Re: kernel.org 6.5.4 , NPU driver, --not support (RFC)

From: Oded Gabbay
Date: Fri Sep 22 2023 - 11:09:10 EST


On Fri, Sep 22, 2023 at 12:38 PM Jagan Teki <jagan@xxxxxxxxxx> wrote:
>
> On Fri, 22 Sept 2023 at 15:04, Cancan Chang <Cancan.Chang@xxxxxxxxxxx> wrote:
> >
> > Dear Media Maintainers:
> > Thanks for your attention. Before describing my problem,let me introduce to you what I mean by NPU.
> > NPU is Neural Processing Unit, It is designed for deep learning acceleration, It is also called TPU, APU ..
> >
> > The real problems:
> > When I was about to upstream my NPU driver codes to linux mainline, i meet two problems:
> > 1. According to my research, There is no NPU module path in the linux (base on linux 6.5.4) , I have searched all linux projects and found no organization or comany that has submitted NPU code. Is there a path prepared for NPU driver currently?
> > 2. If there is no NPU driver path currently, I am going to put my NPU driver code in the drivers/media/platform/amlogic/ , because my NPU driver belongs to amlogic. and amlogic NPU is mainly used for AI vision applications. Is this plan suitabe for you?
>
> If I'm correct about the discussion with Oded Gabby before. I think
> the drivers/accel/ is proper for AI Accelerators including NPU.
>
> + Oded in case he can comment.
>
> Thanks,
> Jagan.
Thanks Jagan for adding me to this thread. Adding Dave & Daniel as well.
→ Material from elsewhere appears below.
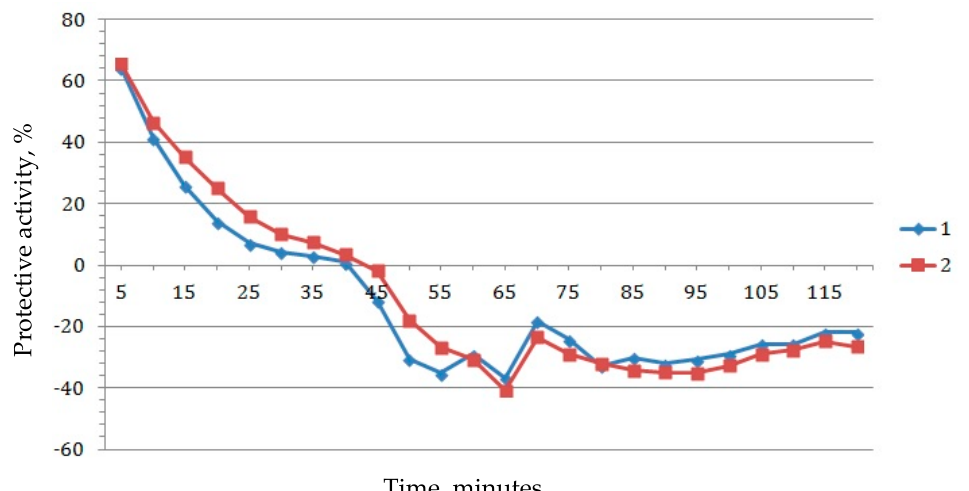
Figure 5. Protective effect time dependency for C 60 in TWEEN 80 2% at concentrations 10 − 5 (1) and 10 − 4 (2) g/l.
Indeed, the drivers/accel is the place for Accelerators, mainly for
AI/Deep-Learning accelerators.
We currently have 3 drivers there already.

The accel subsystem is part of the larger drm subsystem. Basically, to
get into accel, you need to integrate your driver with the drm at the
basic level (registering a device, hooking up with the proper
callbacks). ofc the more you use code from drm, the better.
You can take a look at the drivers under accel for some examples on
how to do that.

Could you please describe in a couple of sentences what your
accelerator does, which engines it contains, how you program it. i.e.
Is it a fixed-function device where you write to a couple of registers
to execute workloads, or is it a fully programmable device where you
load compiled code into it (GPU style) ?

For better background on the accel subsystem, please read the following:
https://docs.kernel.org/accel/introduction.html
This introduction also contains links to other important email threads
and to Dave Airlie's BOF summary in LPC2022.